The Bleu Canadians - Live!!! from Canada!!!! explosive all new garage/psychadelic set. Free Canadian citizenship for everyone who attends. Also, free membership to the Edmonton Curling Club for the first 20 paid admissions. Also, come join us for our wild afterparty where we will race Zambonis. This is a benefit for The Canadian Temperature Fund.

Death By Stork - Searing songs of love, death, poop, and belly button lint. You just may have to get drunk and dance, folks. We will be joined by Lucio on bass--filling in for Tony, who's tromping around the Phillipinnes.

Fuzzy Cousins - Jenya Chernoff and Matt Lebowsky are a pair of primates that defy taxonomy.

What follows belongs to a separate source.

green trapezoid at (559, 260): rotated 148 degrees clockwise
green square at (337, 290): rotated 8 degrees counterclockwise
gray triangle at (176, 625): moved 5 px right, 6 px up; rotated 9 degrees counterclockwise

Highly evolved, their vast experience from mingling with other nomadic tribes (including Mumble & Peg, Three Piece Combo, Mark Growden's Electric Pinata, Species Being, and most recently with Faun Fables as characters and music makers in the touring production of The Transit Rider) is revealed in their music: even and odd, smooth and sharp, sweet and shattering.

Magnus Tick Aquarium - Super group jam band gone psycho. You may wonder where your head went.

Geez--that's a lot of music for $5.

Sunday, December 03, 2006

2006 - Year of the Vag

It's almost the new year. I just got used to seeing "2006" in all my correspondence. Now I have to bump it up to '07. When you've spent all your life writing 19_ whatever, it's very weird to to write 2000+. It feels like a work of fiction every time you date a check. But it's true--it really is the 21st century. Do you think when it's 2525, anyone will remember that bummer of a song from 1969 by Zager and Evans? Maybe--if man is still alive, and woman can survive, they may find...

Can I be the first to proclaim 2006 as the year of the vagina? The year the vagina made itself known in all its once-hidden glory? Don't be squeamish. Vaginas have been around a long, long time. If they're finally getting a day in the sun, I say, "Welcome--welcome internal genitalia and birth canal."

Back in 2004, Richard Avedon clicked a shot of Chan Marhsall's (a.k.a. Cat Power) pubic area peeking out of her jeans. The snowball trend started barreling down our consciousness hill and we're now in full-on vagina mode.

From Madonna's disco-enriched camel toe, to the Hollywood "It" girl crotch-shot trio (Paris, Lindsay, Britney), the vagina is making itself known, loud and clear. And if you're a bit modest and you don't want to acknowledge the new out-and-about photo op--too bad! The vagina is here to stay!

Remember how shocking Sharon Stone's "accidental" up-the-dress scene was in Basic Instinct? As the cigarrette ad once proclaimed, "You've come a long way baby!"

What will 2007 bring? I say, bring on the penis.